WORK TO BE COMPLETED: Reproduce each of the following lines word for word, without altering any character or the order of the lines.

GIVEN RECORDS:
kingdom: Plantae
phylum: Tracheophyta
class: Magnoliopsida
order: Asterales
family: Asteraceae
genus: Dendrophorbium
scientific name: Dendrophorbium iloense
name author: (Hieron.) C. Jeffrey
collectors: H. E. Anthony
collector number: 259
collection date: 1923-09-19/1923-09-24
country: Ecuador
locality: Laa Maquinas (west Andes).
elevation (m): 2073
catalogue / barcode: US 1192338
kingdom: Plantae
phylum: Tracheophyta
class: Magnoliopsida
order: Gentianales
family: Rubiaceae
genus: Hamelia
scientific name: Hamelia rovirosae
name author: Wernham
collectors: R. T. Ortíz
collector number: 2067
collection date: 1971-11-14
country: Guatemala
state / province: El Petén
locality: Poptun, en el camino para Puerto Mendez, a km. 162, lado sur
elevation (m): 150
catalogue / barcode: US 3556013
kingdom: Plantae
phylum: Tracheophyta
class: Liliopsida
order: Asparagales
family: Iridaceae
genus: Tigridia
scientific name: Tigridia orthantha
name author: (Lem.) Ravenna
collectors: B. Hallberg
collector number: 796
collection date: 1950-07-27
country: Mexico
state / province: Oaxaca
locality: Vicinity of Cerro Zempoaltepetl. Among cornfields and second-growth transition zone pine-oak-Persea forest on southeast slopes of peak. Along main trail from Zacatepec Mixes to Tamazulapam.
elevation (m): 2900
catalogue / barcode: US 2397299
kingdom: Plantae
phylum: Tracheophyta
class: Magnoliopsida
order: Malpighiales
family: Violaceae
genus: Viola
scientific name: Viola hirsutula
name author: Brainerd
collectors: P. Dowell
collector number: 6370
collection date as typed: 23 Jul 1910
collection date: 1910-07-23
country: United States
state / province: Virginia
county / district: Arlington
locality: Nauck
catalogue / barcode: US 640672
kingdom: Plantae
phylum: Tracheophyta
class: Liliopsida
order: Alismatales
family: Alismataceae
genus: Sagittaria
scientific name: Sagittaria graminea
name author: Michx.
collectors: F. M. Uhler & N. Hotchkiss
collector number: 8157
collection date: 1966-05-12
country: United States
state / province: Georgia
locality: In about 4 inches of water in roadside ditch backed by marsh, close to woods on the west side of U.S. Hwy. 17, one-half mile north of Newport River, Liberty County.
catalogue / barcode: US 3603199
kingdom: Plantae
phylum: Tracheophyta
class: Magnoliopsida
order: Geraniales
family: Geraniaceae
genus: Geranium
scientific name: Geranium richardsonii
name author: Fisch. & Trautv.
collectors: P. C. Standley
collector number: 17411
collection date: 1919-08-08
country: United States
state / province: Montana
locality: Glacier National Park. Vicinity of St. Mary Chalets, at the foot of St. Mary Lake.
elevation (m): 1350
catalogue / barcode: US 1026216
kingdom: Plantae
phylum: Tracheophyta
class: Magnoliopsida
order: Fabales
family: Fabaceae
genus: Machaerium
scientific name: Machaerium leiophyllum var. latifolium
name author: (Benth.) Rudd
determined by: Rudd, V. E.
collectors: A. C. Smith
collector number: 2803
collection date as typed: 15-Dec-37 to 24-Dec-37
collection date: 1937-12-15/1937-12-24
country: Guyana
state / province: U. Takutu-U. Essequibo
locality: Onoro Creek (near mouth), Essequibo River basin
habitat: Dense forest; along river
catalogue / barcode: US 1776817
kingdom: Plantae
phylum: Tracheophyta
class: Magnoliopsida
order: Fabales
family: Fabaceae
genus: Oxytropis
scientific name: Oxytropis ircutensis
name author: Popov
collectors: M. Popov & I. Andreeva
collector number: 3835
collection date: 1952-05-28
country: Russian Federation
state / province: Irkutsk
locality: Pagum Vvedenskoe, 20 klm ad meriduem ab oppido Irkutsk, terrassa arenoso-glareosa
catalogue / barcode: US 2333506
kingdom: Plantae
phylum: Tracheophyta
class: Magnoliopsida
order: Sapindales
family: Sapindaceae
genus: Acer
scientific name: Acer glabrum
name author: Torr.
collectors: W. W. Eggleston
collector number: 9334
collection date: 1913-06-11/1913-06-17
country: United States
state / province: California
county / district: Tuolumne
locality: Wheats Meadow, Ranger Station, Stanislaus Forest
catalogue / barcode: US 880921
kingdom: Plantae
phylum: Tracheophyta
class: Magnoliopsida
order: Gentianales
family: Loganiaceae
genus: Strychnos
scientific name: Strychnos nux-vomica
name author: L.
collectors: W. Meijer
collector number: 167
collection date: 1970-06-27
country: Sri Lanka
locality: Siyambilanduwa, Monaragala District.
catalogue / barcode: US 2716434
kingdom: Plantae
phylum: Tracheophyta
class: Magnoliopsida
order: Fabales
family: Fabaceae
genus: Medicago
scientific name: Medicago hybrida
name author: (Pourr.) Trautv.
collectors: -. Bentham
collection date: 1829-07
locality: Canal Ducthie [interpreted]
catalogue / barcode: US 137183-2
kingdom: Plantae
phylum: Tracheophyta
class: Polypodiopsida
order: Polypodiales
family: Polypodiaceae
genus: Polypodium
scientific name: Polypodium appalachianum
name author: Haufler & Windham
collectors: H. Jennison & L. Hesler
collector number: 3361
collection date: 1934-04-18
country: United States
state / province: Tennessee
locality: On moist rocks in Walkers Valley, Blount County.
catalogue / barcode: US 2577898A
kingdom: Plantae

TASK OUTPUT:
kingdom: Plantae
phylum: Tracheophyta
class: Magnoliopsida
order: Asterales
family: Asteraceae
genus: Dendrophorbium
scientific name: Dendrophorbium iloense
name author: (Hieron.) C. Jeffrey
collectors: H. E. Anthony
collector number: 259
collection date: 1923-09-19/1923-09-24
country: Ecuador
locality: Laa Maquinas (west Andes).
elevation (m): 2073
catalogue / barcode: US 1192338
kingdom: Plantae
phylum: Tracheophyta
class: Magnoliopsida
order: Gentianales
family: Rubiaceae
genus: Hamelia
scientific name: Hamelia rovirosae
name author: Wernham
collectors: R. T. Ortíz
collector number: 2067
collection date: 1971-11-14
country: Guatemala
state / province: El Petén
locality: Poptun, en el camino para Puerto Mendez, a km. 162, lado sur
elevation (m): 150
catalogue / barcode: US 3556013
kingdom: Plantae
phylum: Tracheophyta
class: Liliopsida
order: Asparagales
family: Iridaceae
genus: Tigridia
scientific name: Tigridia orthantha
name author: (Lem.) Ravenna
collectors: B. Hallberg
collector number: 796
collection date: 1950-07-27
country: Mexico
state / province: Oaxaca
locality: Vicinity of Cerro Zempoaltepetl. Among cornfields and second-growth transition zone pine-oak-Persea forest on southeast slopes of peak. Along main trail from Zacatepec Mixes to Tamazulapam.
elevation (m): 2900
catalogue / barcode: US 2397299
kingdom: Plantae
phylum: Tracheophyta
class: Magnoliopsida
order: Malpighiales
family: Violaceae
genus: Viola
scientific name: Viola hirsutula
name author: Brainerd
collectors: P. Dowell
collector number: 6370
collection date as typed: 23 Jul 1910
collection date: 1910-07-23
country: United States
state / province: Virginia
county / district: Arlington
locality: Nauck
catalogue / barcode: US 640672
kingdom: Plantae
phylum: Tracheophyta
class: Liliopsida
order: Alismatales
family: Alismataceae
genus: Sagittaria
scientific name: Sagittaria graminea
name author: Michx.
collectors: F. M. Uhler & N. Hotchkiss
collector number: 8157
collection date: 1966-05-12
country: United States
state / province: Georgia
locality: In about 4 inches of water in roadside ditch backed by marsh, close to woods on the west side of U.S. Hwy. 17, one-half mile north of Newport River, Liberty County.
catalogue / barcode: US 3603199
kingdom: Plantae
phylum: Tracheophyta
class: Magnoliopsida
order: Geraniales
family: Geraniaceae
genus: Geranium
scientific name: Geranium richardsonii
name author: Fisch. & Trautv.
collectors: P. C. Standley
collector number: 17411
collection date: 1919-08-08
country: United States
state / province: Montana
locality: Glacier National Park. Vicinity of St. Mary Chalets, at the foot of St. Mary Lake.
elevation (m): 1350
catalogue / barcode: US 1026216
kingdom: Plantae
phylum: Tracheophyta
class: Magnoliopsida
order: Fabales
family: Fabaceae
genus: Machaerium
scientific name: Machaerium leiophyllum var. latifolium
name author: (Benth.) Rudd
determined by: Rudd, V. E.
collectors: A. C. Smith
collector number: 2803
collection date as typed: 15-Dec-37 to 24-Dec-37
collection date: 1937-12-15/1937-12-24
country: Guyana
state / province: U. Takutu-U. Essequibo
locality: Onoro Creek (near mouth), Essequibo River basin
habitat: Dense forest; along river
catalogue / barcode: US 1776817
kingdom: Plantae
phylum: Tracheophyta
class: Magnoliopsida
order: Fabales
family: Fabaceae
genus: Oxytropis
scientific name: Oxytropis ircutensis
name author: Popov
collectors: M. Popov & I. Andreeva
collector number: 3835
collection date: 1952-05-28
country: Russian Federation
state / province: Irkutsk
locality: Pagum Vvedenskoe, 20 klm ad meriduem ab oppido Irkutsk, terrassa arenoso-glareosa
catalogue / barcode: US 2333506
kingdom: Plantae
phylum: Tracheophyta
class: Magnoliopsida
order: Sapindales
family: Sapindaceae
genus: Acer
scientific name: Acer glabrum
name author: Torr.
collectors: W. W. Eggleston
collector number: 9334
collection date: 1913-06-11/1913-06-17
country: United States
state / province: California
county / district: Tuolumne
locality: Wheats Meadow, Ranger Station, Stanislaus Forest
catalogue / barcode: US 880921
kingdom: Plantae
phylum: Tracheophyta
class: Magnoliopsida
order: Gentianales
family: Loganiaceae
genus: Strychnos
scientific name: Strychnos nux-vomica
name author: L.
collectors: W. Meijer
collector number: 167
collection date: 1970-06-27
country: Sri Lanka
locality: Siyambilanduwa, Monaragala District.
catalogue / barcode: US 2716434
kingdom: Plantae
phylum: Tracheophyta
class: Magnoliopsida
order: Fabales
family: Fabaceae
genus: Medicago
scientific name: Medicago hybrida
name author: (Pourr.) Trautv.
collectors: -. Bentham
collection date: 1829-07
locality: Canal Ducthie [interpreted]
catalogue / barcode: US 137183-2
kingdom: Plantae
phylum: Tracheophyta
class: Polypodiopsida
order: Polypodiales
family: Polypodiaceae
genus: Polypodium
scientific name: Polypodium appalachianum
name author: Haufler & Windham
collectors: H. Jennison & L. Hesler
collector number: 3361
collection date: 1934-04-18
country: United States
state / province: Tennessee
locality: On moist rocks in Walkers Valley, Blount County.
catalogue / barcode: US 2577898A
kingdom: Plantae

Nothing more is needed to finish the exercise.